Quantum electronic transport across 'bite' defects in graphene nanoribbons

On-surface synthesis has recently emerged as an effective route towards the atomically precise fabrication of graphene nanoribbons (GNRs) of controlled topologies and widths. However, whether and to what degree structural disorder occurs in the resulting samples is a crucial issue for prospective applications that remains to be explored. Here, we experimentally visualize ubiquitous missing benzene rings at the edges of 9-atom wide armchair nanoribbons that form upon cleavage of phenyl groups in the precursor molecules. These defects are referred to as 'bite' defects. First, we address their density and spatial distribution on the basis of scanning tunnelling microscopy and find that they exhibit a strong tendency to aggregate. Next, we explore their effect on the quantum charge transport from first-principles calculations, revealing that such imperfections substantially disrupt the conduction properties at the band edges. Finally, we generalize our theoretical findings to wider nanoribbons in a systematic manner, hence establishing practical guidelines to minimize the detrimental role of such defects on the charge transport.
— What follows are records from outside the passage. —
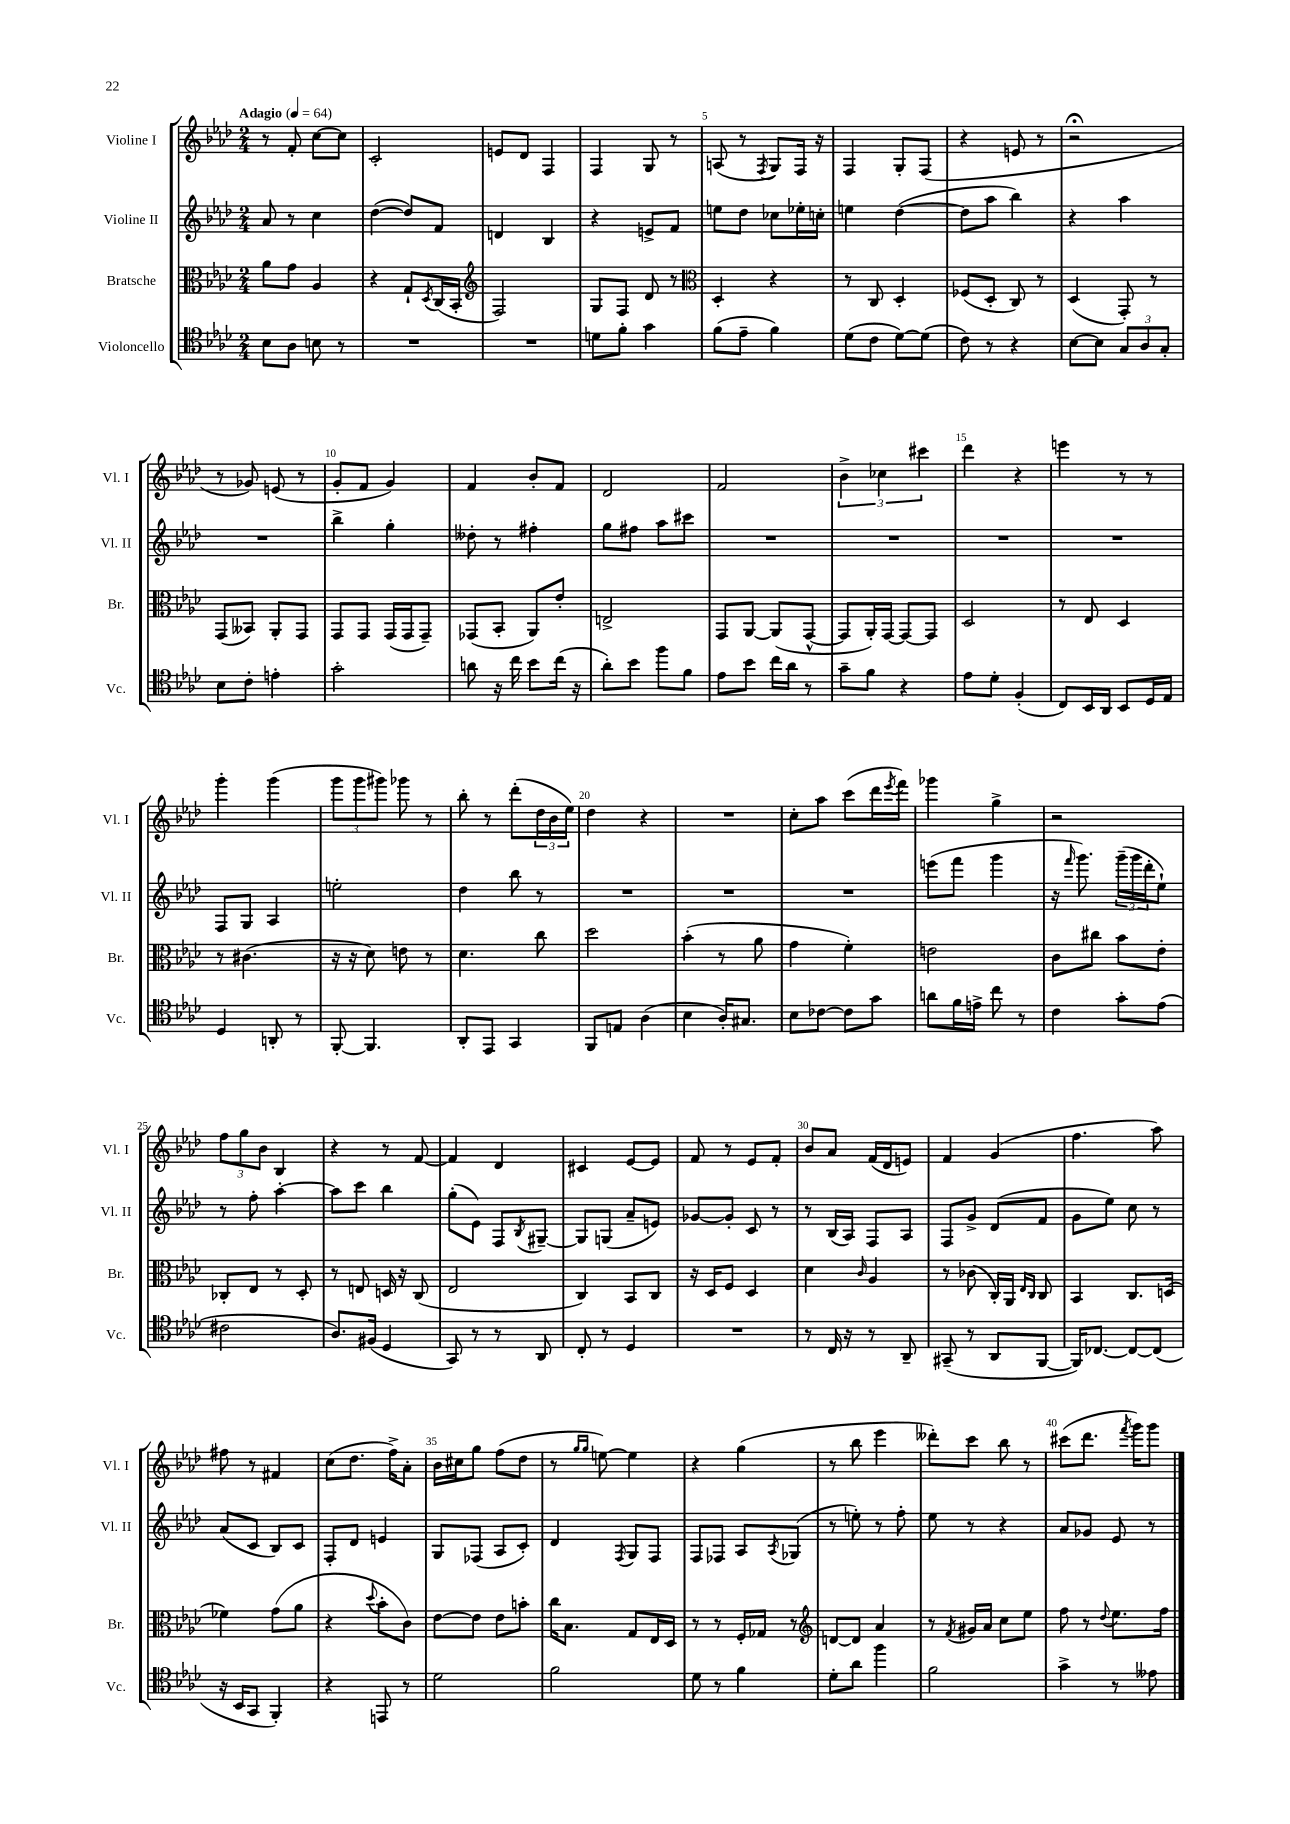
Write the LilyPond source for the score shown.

<<
\new StaffGroup <<
\new Staff = "s0" \with { instrumentName = "Violine I" shortInstrumentName = "Vl. I" } {
    \clef treble \key aes \major \numericTimeSignature \time 2/4 \tempo "Adagio" 4 = 64
    r8 f'8-. c''8~ c''8 |
    c'2-. |
    e'8 des'8 f4 |
    f4 g8 r8 |
    a8( r8 \acciaccatura { f8 } g8) f16 r16 |
    f4 g8-. f8( |
    r4 e'8 r8 |
    r2\fermata |
    r8 ges'8) e'8( r8 |
    g'8-. f'8 g'4) |
    f'4 bes'8-. f'8 |
    des'2 |
    f'2 |
    \tuplet 3/2 { bes'4-> ces''4 cis'''4 } |
    des'''4 r4 |
    e'''4 r8 r8 |
    g'''4-. g'''4( |
    \tuplet 3/2 { g'''8 g'''8 gis'''8) } ges'''8 r8 |
    bes''8-. r8 des'''8-.( \tuplet 3/2 { des''16 bes'16 ees''16) } |
    des''4 r4 |
    R2 |
    c''8-. aes''8 c'''8( des'''16 \acciaccatura { ees'''8 } f'''16) |
    ges'''4 g''4-> |
    r2 |
    \tuplet 3/2 { f''8 g''8 bes'8 } bes4 |
    r4 r8 f'8~ |
    f'4 des'4 |
    cis'4 ees'8~ ees'8 |
    f'8 r8 ees'8 f'8-. |
    bes'8 aes'8 f'16( des'16 e'8) |
    f'4 g'4( |
    f''4. aes''8) |
    fis''8 r8 fis'4 |
    c''8( des''8. f''16->) aes'8-. |
    bes'16 cis''16 g''8 f''8( des''8 |
    r8 \grace { g''16 g''16 } e''8~) e''4 |
    r4 g''4( |
    r8 bes''8 ees'''4 |
    deses'''8-.) c'''8 bes''8 r8 |
    cis'''8( des'''8. \acciaccatura { f'''8 } g'''16) g'''8 \bar "|." |
}
\new Staff = "s1" \with { instrumentName = "Violine II" shortInstrumentName = "Vl. II" } {
    \clef treble \key aes \major \numericTimeSignature \time 2/4
    aes'8 r8 c''4 |
    des''4~( des''8) f'8 |
    d'4 bes4 |
    r4 e'8-> f'8 |
    e''8 des''8 ces''8 ees''16-. c''16-. |
    e''4 des''4~( |
    des''8 aes''8 bes''4) |
    r4 aes''4 |
    R2 |
    bes''4-> g''4-. |
    deses''8-. r8 fis''4-. |
    g''8 fis''8 aes''8 cis'''8 |
    R2 |
    R2 |
    R2 |
    R2 |
    f8 g8 aes4 |
    e''2-. |
    des''4 bes''8 r8 |
    R2 |
    R2 |
    R2 |
    e'''8( f'''8 g'''4 |
    r16 \grace { f'''16 } g'''8.) \tuplet 3/2 { g'''16--( g'''16 des'''16-. } ees''8-!) |
    r8 f''8-. aes''4~-. |
    aes''8 c'''8 bes''4 |
    g''8-.( ees'8) f8 \acciaccatura { bes8 } gis8~-- |
    gis8 g8( aes'8-- e'8) |
    ges'8~ ges'8-. c'8 r8 |
    r8 bes16( aes16) f8 aes8 |
    f8 g'8-> des'8( f'8 |
    g'8 ees''8) c''8 r8 |
    aes'8( c'8 bes8) c'8 |
    f8-. des'8 e'4 |
    g8 fes8( aes8 c'8-.) |
    des'4 \acciaccatura { f8 } g8 f8 |
    f8 fes8 aes8 \acciaccatura { aes8 } ges8( |
    r8 e''8-.) r8 f''8-. |
    ees''8 r8 r4 |
    aes'8 ges'8 ees'8 r8 \bar "|." |
}
\new Staff = "s2" \with { instrumentName = "Bratsche" shortInstrumentName = "Br." } {
    \clef alto \key aes \major \numericTimeSignature \time 2/4
    aes'8 g'8 aes4 |
    r4 g8-! \acciaccatura { des8 } c16( bes,16-. |
    \clef treble f2) |
    g8 f8 des'8 r8 |
    \clef alto des4-. r4 |
    r8 c8 des4-. |
    fes8( des8-. c8) r8 |
    des4( g,8-.) r8 |
    g,8( beses,8) aes,8-. g,8 |
    g,8 g,8 g,16( g,16 g,8--) |
    ges,8( bes,8-. aes,8) ees'8-. |
    e2-> |
    g,8 aes,8~ aes,8( g,8~-^ |
    g,8 aes,16-.) g,16~ g,8~ g,8 |
    des2 |
    r8 ees8 des4 |
    r8 cis'4.( |
    r16 r16 des'8) e'8 r8 |
    des'4. c''8 |
    des''2 |
    bes'4-.( r8 aes'8 |
    g'4 f'4-.) |
    e'2 |
    c'8 cis''8 bes'8 ees'8-. |
    ces8-. ees8 r8 des8-. |
    r8 e8 d16 r16 c8( |
    ees2 |
    c4) bes,8 c8 |
    r16 des16 f8 des4 |
    des'4 \grace { c'16 } aes4 |
    r8 ces'8( c16-.) aes,16 \grace { ees16 c16 } c8 |
    bes,4 c8. d16( |
    fes'4) g'8( aes'8 |
    r4 \appoggiatura { des''8 } bes'8-. c'8) |
    ees'8~ ees'8 ees'8 b'8-. |
    c''16 bes8. g8 ees16 des16 |
    r8 r8 f16-. ges16 r8 |
    \clef treble d'8~ d'8 aes'4 |
    r8 \acciaccatura { f'8 } gis'16 aes'16 c''8 ees''8 |
    f''8 r8 \appoggiatura { des''8 } ees''8. f''16 \bar "|." |
}
\new Staff = "s3" \with { instrumentName = "Violoncello" shortInstrumentName = "Vc." } {
    \clef tenor \key aes \major \numericTimeSignature \time 2/4
    bes8 aes8 b8 r8 |
    R2 |
    R2 |
    d'8 f'8-. g'4 |
    f'8( ees'8-- f'4) |
    des'8( c'8 des'8~) des'8( |
    c'8) r8 r4 |
    bes8~ bes8 \tuplet 3/2 { g8 aes8 g8-. } |
    bes8 c'8-. e'4-. |
    g'2-. |
    a'8 r16 c''16 bes'8 c''16( r16 |
    aes'8-.) bes'8 f''8 f'8 |
    ees'8 bes'8 c''16 aes'16 r8 |
    g'8-- f'8 r4 |
    ees'8 des'8-. f4-.( |
    c8) bes,16 aes,16 bes,8 des16 ees16 |
    des4 a,8-. r8 |
    f,8~-. f,4. |
    aes,8-. ees,8 g,4 |
    f,8 e8 aes4( |
    bes4 aes16-.) gis8. |
    bes8 ces'8~ ces'8 g'8 |
    a'8 f'16 e'16-> c''8 r8 |
    c'4 g'8-. ees'8( |
    cis'2 |
    aes8.) fis16( des4 |
    g,8) r8 r8 aes,8 |
    c8-. r8 des4 |
    R2 |
    r8 c16 r16 r8 aes,8-- |
    gis,8--( r8 aes,8 f,8~ |
    f,16) ces8.~ ces8~ ces8( |
    r16 bes,16 g,8 f,4-.) |
    r4 e,8 r8 |
    des'2 |
    f'2 |
    des'8 r8 f'4 |
    des'8-. aes'8 f''4 |
    f'2 |
    g'4-> r8 eeses'8 \bar "|." |
}
>>
>>
\layout { \context { \Score \override BarNumber.break-visibility = ##(#f #t #t) barNumberVisibility = #(every-nth-bar-number-visible 5) } }
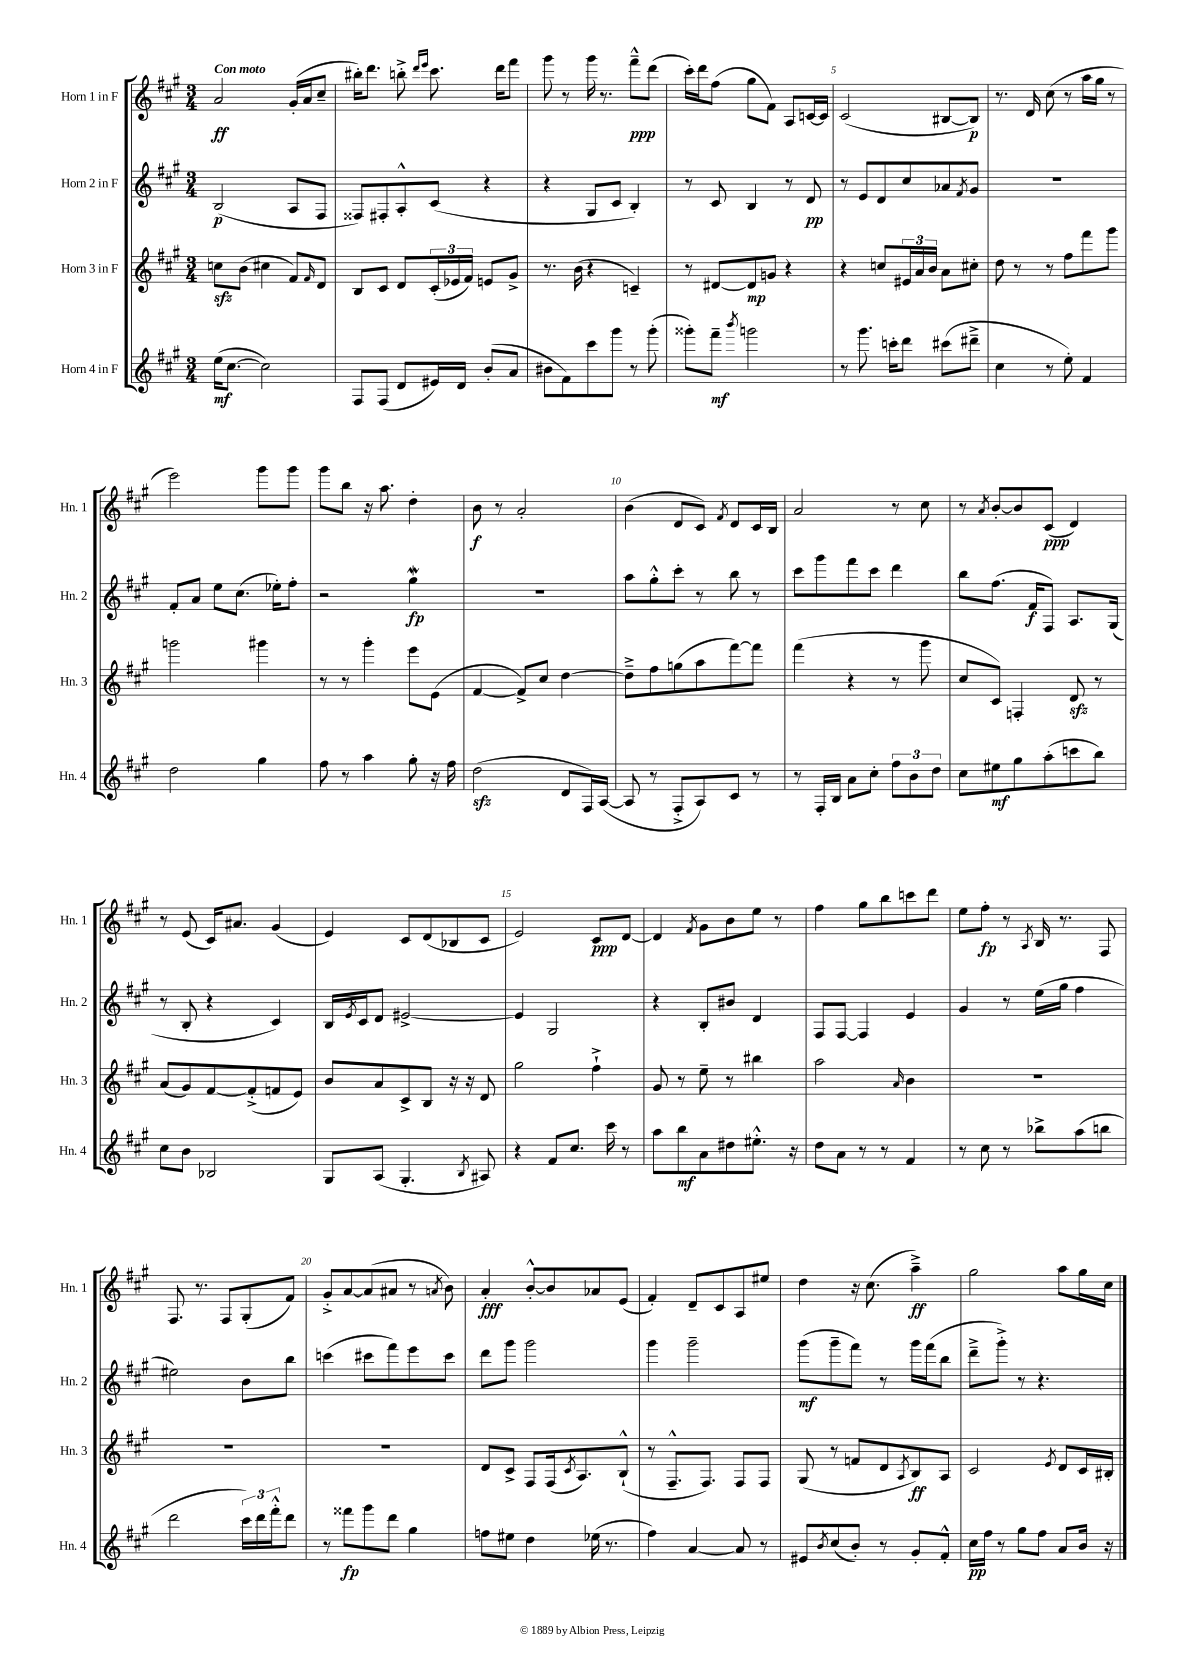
<<
\new StaffGroup <<
\new Staff = "s0" \with { instrumentName = "Horn 1 in F" shortInstrumentName = "Hn. 1" } {
    \clef treble \key a \major \numericTimeSignature \time 3/4 \tempo "Con moto"
    a'2\ff gis'16-.( a'16 cis''8-- |
    bis''16-.) d'''8. b''8-.-> \grace { d'''16 e'''16 } cis'''8. d'''16 fis'''8 |
    gis'''8 r8 gis'''16 r8. fis'''8---^\ppp d'''8( |
    cis'''16-.) d'''16 fis''8( gis''8 fis'8) a8 c'16~ c'16 |
    cis'2( bis8~ bis8\p) |
    r8. d'16 cis''8( r8 a''16 gis''16 r8 |
    e'''2) gis'''8 gis'''8 |
    gis'''8 b''8 r16 a''8. d''4-. |
    b'8\f r8 a'2-. |
    b'4( d'8 cis'8) \acciaccatura { fis'8 } d'8 cis'16 b16 |
    a'2 r8 cis''8 |
    r8 \acciaccatura { a'8 } b'8~-. b'8 cis'8\ppp( d'4) |
    r8 e'8( cis'16) ais'8. gis'4( |
    e'4) cis'8 d'8( bes8 cis'8 |
    e'2) cis'8\ppp d'8~ |
    d'4 \acciaccatura { fis'8 } gis'8 b'8 e''8 r8 |
    fis''4 gis''8 b''8 c'''8 d'''8 |
    e''8 fis''8-.\fp r8 \acciaccatura { a8 } b16 r8. fis8 |
    fis8. r8. fis8 gis8-.( fis'8) |
    gis'8-.-> a'8~ a'8( ais'8 r8 \acciaccatura { a'8 } b'8) |
    a'4-.\fff b'8~-.-^ b'8 aes'8 e'8( |
    fis'4-.) d'8-- cis'8 a8 eis''8 |
    d''4 r16 cis''8.( a''4--->\ff) |
    gis''2 a''8 gis''16 cis''16 \bar "|." |
}
\new Staff = "s1" \with { instrumentName = "Horn 2 in F" shortInstrumentName = "Hn. 2" } {
    \clef treble \key a \major \numericTimeSignature \time 3/4
    b2\p( a8 fis8 |
    fisis8) fis8-. a8-.-^ cis'8( r4 |
    r4 gis8 cis'8 b4-.) |
    r8 cis'8 b4 r8 d'8\pp |
    r8 e'8 d'8 cis''8 aes'8 \acciaccatura { fis'8 } gis'8 |
    R2. |
    fis'8-. a'8 e''8 cis''8.( ees''16-.) fis''8-. |
    r2 gis''4\mordent\fp |
    R2. |
    a''8 gis''8-.-^ cis'''8-. r8 b''8 r8 |
    cis'''8 gis'''8 fis'''8 cis'''8 d'''4 |
    b''8 fis''8.( fis'16\f fis8) a8. gis16( |
    r8 b8-. r4 cis'4) |
    b16 \acciaccatura { e'8 } cis'16 d'8 eis'2~-> |
    eis'4 gis2 |
    r4 b8-. bis'8 d'4 |
    fis8 fis8~ fis4 e'4 |
    gis'4 r8 e''16( gis''16 fis''4 |
    eis''2) b'8 b''8 |
    c'''4( cis'''8 fis'''8) e'''8 cis'''8 |
    d'''8 gis'''8 gis'''2 |
    gis'''4 gis'''2-- |
    gis'''8\mf( gis'''8-- fis'''8) r8 gis'''16 fis'''16( b''8 |
    d'''8---> gis'''8-.->) r8 r4. \bar "|." |
}
\new Staff = "s2" \with { instrumentName = "Horn 3 in F" shortInstrumentName = "Hn. 3" } {
    \clef treble \key a \major \numericTimeSignature \time 3/4
    c''8\sfz b'8( cis''4 fis'8) \grace { fis'16 } d'8 |
    b8 cis'8 d'8 \tuplet 3/2 { cis'16-.( ees'16 fis'16) } e'8 gis'8-> |
    r8. b'16( r4 c'4--) |
    r8 dis'8~ dis'8\mp g'8 r4 |
    r4 c''8 \tuplet 3/2 { eis'16 a'16 b'16 } a'8 cis''8-. |
    d''8 r8 r8 fis''8 fis'''8 gis'''8 |
    g'''2 gis'''4 |
    r8 r8 gis'''4-. e'''8 e'8( |
    fis'4~ fis'8->) cis''8 d''4~ |
    d''8---> fis''8 g''8( a''8 fis'''8~) fis'''8 |
    fis'''4( r4 r8 gis'''8 |
    cis''8 cis'8) f4-. d'8\sfz r8 |
    a'8( gis'8) fis'8~ fis'8-.->( f'8 e'8) |
    b'8 a'8 cis'8-> b8 r16 r16 d'8 |
    gis''2 fis''4-!-> |
    gis'8 r8 e''8-- r8 bis''4 |
    a''2 \grace { a'16 } b'4 |
    R2. |
    R2. |
    R2. |
    d'8 cis'8-> fis8 fis16( \acciaccatura { cis'8 } a8.) b8-!-^( |
    r8 fis8.---^ fis8.) fis8 fis8 |
    gis8( r8 f'8 d'8 \acciaccatura { a8 } b8\ff) a8 |
    cis'2 \acciaccatura { e'8 } d'8 cis'16 bis16-. \bar "|." |
}
\new Staff = "s3" \with { instrumentName = "Horn 4 in F" shortInstrumentName = "Hn. 4" } {
    \clef treble \key a \major \numericTimeSignature \time 3/4
    e''16\mf( cis''8.~ cis''2) |
    fis8 fis8( d'8 eis'16) d'16 b'8-.( a'8 |
    bis'8 fis'8) cis'''8 gis'''8 r8 gis'''8-.( |
    gisis'''8-.) fis'''8--\mf \acciaccatura { b'''8 } g'''2 |
    r8 gis'''8. c'''16-. d'''8 cis'''8( dis'''8---> |
    cis''4 r8 e''8-.) fis'4 |
    d''2 gis''4 |
    fis''8 r8 a''4 gis''8-. r16 fis''16 |
    d''2\sfz( d'8 fis16) a16~( |
    a8 r8 fis8-.-> a8) cis'8 r8 |
    r8 fis16-. b16 a'8 cis''8-. \tuplet 3/2 { fis''8 b'8 d''8 } |
    cis''8 eis''8\mf gis''8 a''8-.( c'''8 b''8) |
    cis''8 b'8 bes2 |
    gis8 a8( gis4.-. \acciaccatura { b8 } ais8) |
    r4 fis'8 cis''8. cis'''16 r8 |
    a''8 b''8\mf a'8 dis''8 eis''8.-.-^ r16 |
    d''8 a'8 r8 r8 fis'4 |
    r8 cis''8 r8 bes''8-> a''8( b''8 |
    d'''2 \tuplet 3/2 { cis'''16) d'''16 fis'''16-.-^ } d'''8 |
    r8 fisis'''8\fp gis'''8 d'''8 gis''4 |
    f''8 eis''8 d''4 ees''16( r8. |
    fis''4) a'4~ a'8 r8 |
    eis'8 \acciaccatura { b'8 } cis''8( b'8-.) r8 gis'8-. fis'8-.-^ |
    cis''16\pp fis''16 r8 gis''8 fis''8 a'8 b'16 r16 \bar "|." |
}
>>
>>
\layout { \context { \Score \override BarNumber.break-visibility = ##(#f #t #t) barNumberVisibility = #(every-nth-bar-number-visible 5) } }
Overall, our work portrays a detailed picture of 'bite' defects in bottom-up armchair GNRs and assesses their effect on the performance of carbon-based nanoelectronic devices.

Automated summary

The study reveals the ubiquitous presence of 'bite' defects in on-surface synthesized graphene nanoribbons, which significantly disrupt the quantum charge transport properties. Through experimental visualization and first-principles calculations, it is shown that these imperfections have a strong detrimental effect on the conduction properties, leading to the establishment of practical guidelines to minimize their impact on charge transport.